By the afternoon, no matter what steps I take to avoid it, our house is sweltering. The boys and I sit in the darkish kitchen with our books and our ice tea, in point-blank range of the fan. Eventually, finally, Tom makes his way home, black with sweat. He showers, he collapses on the couch, and I wait till he composes himself into consciousness. Then we have dinner by the fan, then we watch (last night) Barbarella by the fan; and then we spend a restless night in a hot bed, the two of us rolled to far edges of the double mattress to avoid any possible skin contact.
I've been thinking a lot this week about the literature of empire--particularly those novels (such as Forster's A Passage to India and Farrell's The Siege of Krishnapur) that show how hard the English tried to maintain their English habits in the stultifying heat of India. At least, I say to myself, I am not wearing a corset. At least, a naked, poverty-stricken old man is not constantly operating a half-hearted room fan. But I've also been thinking about Lampedusa's The Leopard, which is set in nineteenth-century Sicily and is one of my favorite, favorite novels. I know of no other book that tells the beautiful cruel tale of a landscape so well. Here, for instance, is the opening of chapter 2.

Records provided.

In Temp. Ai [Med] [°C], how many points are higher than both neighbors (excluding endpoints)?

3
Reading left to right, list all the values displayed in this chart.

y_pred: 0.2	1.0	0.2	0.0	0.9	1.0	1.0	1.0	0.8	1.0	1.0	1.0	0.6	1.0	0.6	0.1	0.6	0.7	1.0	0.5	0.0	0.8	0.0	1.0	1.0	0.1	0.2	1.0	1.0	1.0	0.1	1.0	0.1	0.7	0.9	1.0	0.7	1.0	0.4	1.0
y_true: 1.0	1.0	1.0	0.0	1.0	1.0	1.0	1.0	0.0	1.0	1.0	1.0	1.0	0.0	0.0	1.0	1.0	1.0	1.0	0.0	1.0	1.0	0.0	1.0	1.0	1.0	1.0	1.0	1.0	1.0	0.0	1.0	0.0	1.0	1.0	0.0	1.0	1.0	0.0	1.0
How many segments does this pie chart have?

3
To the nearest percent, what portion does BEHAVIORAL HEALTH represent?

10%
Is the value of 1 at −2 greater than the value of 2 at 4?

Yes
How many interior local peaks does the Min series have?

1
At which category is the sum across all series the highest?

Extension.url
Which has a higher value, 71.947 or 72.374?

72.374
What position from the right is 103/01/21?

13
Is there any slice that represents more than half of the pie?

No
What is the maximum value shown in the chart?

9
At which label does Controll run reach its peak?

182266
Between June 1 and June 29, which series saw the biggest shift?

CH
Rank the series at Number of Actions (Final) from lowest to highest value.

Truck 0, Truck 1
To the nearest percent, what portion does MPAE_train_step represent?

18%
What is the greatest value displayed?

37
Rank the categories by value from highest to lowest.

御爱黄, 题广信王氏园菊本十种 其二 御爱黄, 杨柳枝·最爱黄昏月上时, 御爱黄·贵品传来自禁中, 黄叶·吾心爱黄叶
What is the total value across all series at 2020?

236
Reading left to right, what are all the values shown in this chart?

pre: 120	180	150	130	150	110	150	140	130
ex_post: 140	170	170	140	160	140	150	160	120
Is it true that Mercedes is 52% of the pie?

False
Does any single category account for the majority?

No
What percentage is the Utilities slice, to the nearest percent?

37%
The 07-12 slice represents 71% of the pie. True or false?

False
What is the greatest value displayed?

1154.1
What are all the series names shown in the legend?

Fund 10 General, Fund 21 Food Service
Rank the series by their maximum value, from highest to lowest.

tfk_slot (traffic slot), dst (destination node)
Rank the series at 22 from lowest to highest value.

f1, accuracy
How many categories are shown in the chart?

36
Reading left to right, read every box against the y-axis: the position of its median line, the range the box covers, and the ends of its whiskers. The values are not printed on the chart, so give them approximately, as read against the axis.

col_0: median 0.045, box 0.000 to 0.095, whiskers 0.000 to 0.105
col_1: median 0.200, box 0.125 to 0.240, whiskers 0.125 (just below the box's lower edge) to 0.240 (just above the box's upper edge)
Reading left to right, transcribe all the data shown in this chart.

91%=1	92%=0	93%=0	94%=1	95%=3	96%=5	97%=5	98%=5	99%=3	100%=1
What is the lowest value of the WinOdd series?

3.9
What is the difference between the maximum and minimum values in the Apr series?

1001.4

Exercise. Copy out the part of the summer-heat passage starting with "By the afternoon, no" and going on through "possible skin contact.", word for word. Rely only on the summer-heat passage, not on the entries.

Exercise solution.
By the afternoon, no matter what steps I take to avoid it, our house is sweltering. The boys and I sit in the darkish kitchen with our books and our ice tea, in point-blank range of the fan. Eventually, finally, Tom makes his way home, black with sweat. He showers, he collapses on the couch, and I wait till he composes himself into consciousness. Then we have dinner by the fan, then we watch (last night) Barbarella by the fan; and then we spend a restless night in a hot bed, the two of us rolled to far edges of the double mattress to avoid any possible skin contact.